É a visão de um mundo às avessas, de enormes «prédios sepulcrais» projetando sombras sobre o vale escuro onde a dor
humana, aprisionada pelas vastas muralhas do seu cerco esmagador, procura os «amplos horizontes» que, bloqueados, tornam o
próprio impulso para a liberdade nas marés frustres de um sinistro mar de fel.
Assim, a odisseia do poeta em busca do mar sem praias da sua identidade bloqueada, das «vastidões aquáticas» simbolizadas
pelo passado épico ou por um épico futuro, tornou-se finalmente na de toda a humanidade sofredora: da enorme «dor humana»
da qual ele é o testemunho. Mas ao relacionar essa dor ao eterno fluxo e refluxo de um amargo mar sinistro, o poema sugere que
para aqueles que vivem entre as sombras escuras da cidade infernal toda a esperança é vã. Dentro da ordem constritora que ela
significa, os «sonhos», por mais «ágeis», serão sempre «frágeis»: e como os filhos das épicas varinas, a «raça ruiva do porvir»
continuará apenas a nascer para ser transformada nos marinheiros naufragados do futuro.
Hélder Macedo, op. cit.

7. Agora que a atmosfera se tornou irrespirável, de tão fechada, o eu lírico sonha fugas no espaço ou no tempo, ora como
pessoa individual ora como parte integrante de um sujeito coletivo.
- Identifica os momentos de fuga, interpretando a articulação eu/nós.
Em termos individuais, o sujeito poético manifesta o desejo individual de fugir do espaço citadino que o cerceia, o que se nota nos
versos «Enleva-me a quimera azul de transmigrar.» e «As notas pastoris de uma longínqua flauta.» A partir da apóstrofe «Ó nossos
filhos!», o sujeito lírico, integrado num coletivo, expressa a ambição a um regresso épico («Nós vamos explorar todos os
continentes / E pelas vastidões aquáticas seguir!»). Essa vontade é impedida, em primeiro lugar, pelo emparedamento da cidade,
e, em segundo lugar, pela imoralidade das criaturas que o circundam («uns tristes bebedores», «os dúbios caminhantes», «as
imorais»). Deste modo, o impulso épico é inviabilizado pela imensidão da «dor humana» que o rodeia.

5
«Cristalizações»

1. Dos vários tipos sociais presentes no poema, o «eu» poético centra, em particular, a sua atenção no contraste entre dois
deles.
- Refere-os, justificando a resposta com elementos textuais pertinentes.
A classe operária, representada pelos calceteiros, contrasta com a atrizita, que surge quando o «eu» revela pena dos trabalhadores
que executavam as tarefas, assemelhando-se a animais de carga («Homens de carga ! Assim as bestas vão curvadas !/Que vida
tão custosa ! Que diabo !»). A figura feminina, «fina de feições», opõe-se, portanto, aos duros pedreiros. De um lado, o luxo e a
fragilidade da mulher citadina e, do outro, a brutalidade mas também o esforço dos «bovinos, másculos, ossudos» trabalhadores.

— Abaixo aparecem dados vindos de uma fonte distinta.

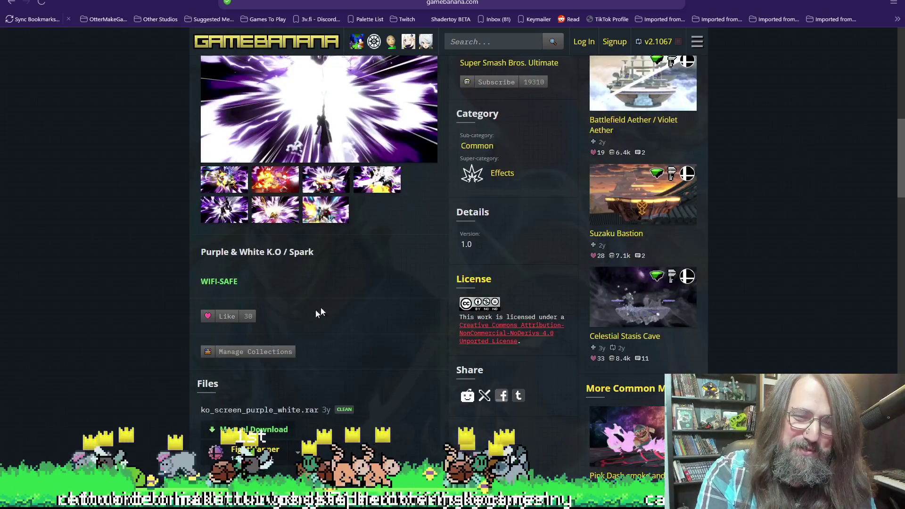
pyautogui.scroll(4, 315, 315)
pyautogui.click(358, 367)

2. Analisa o estilo e a linguagem de Cesário Verde, destacando:


a. a expressividade do adjetivo, do advérbio e do verbo;
b. o recurso às sensações;
c. a estrutura estrófica, métrica e rimática.

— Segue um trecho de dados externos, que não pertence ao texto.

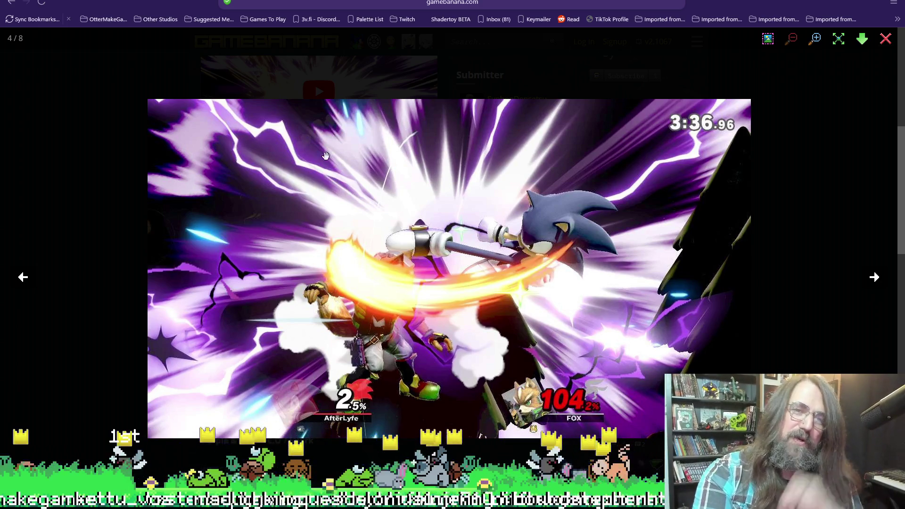
pyautogui.press('Left')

a. Na 14.ª estrofe, os verbos ganham uma dimensão conotativa ao serem utilizados em contextos pouco habituais (a bandeira
transluz, os listrões de vinho lançam divisas e os suspensórios traçam uma cruz). Também os adjetivos ganham contornos
inovadores ao serem usados em simultâneo, com uma carga semântica simultaneamente objetiva e subjetiva para caracterizar a
mesma realidade, como se vê, respetivamente, nos versos 2 («[…] imensa claridade crua») e 39 («[…] cidade, mercantil,
contente:». Quanto ao advérbio, a seleção reflete uma preocupação de transmitir com rigor a ação expressa («Pesam
enormemente os grossos maços,»; «Encaram-na sanguínea, brutamente;»), acentuando a força e, também, a rudeza destes
homens.
b. Há uma convergência de sentidos para captar e sentir a realidade e é o próprio «eu» que o afirma nos versos 48 a 50 («Lavo,
refresco, limpo os meus sentidos, /E tangem-me, excitados, sacudidos,/O tato, a vista, o ouvido, o gosto, o olfato!»).
c. Cesário tem preferência por estrofes de quatro (quadra) ou cinco versos (quintilha) – neste caso, optou pelas quintilhas -,
geralmente longos (decassílabos ou dodecassílabos/alexandrinos), sendo que, neste poema, o primeiro verso de cada estrofe
tem doze sílabas (alexandrino) e os restantes dez sílabas métricas (decassílabos). A rima é cruzada (A-A), emparelhada (AA) e
interpolada (B- -B), segundo o esquema rimático ABAAB.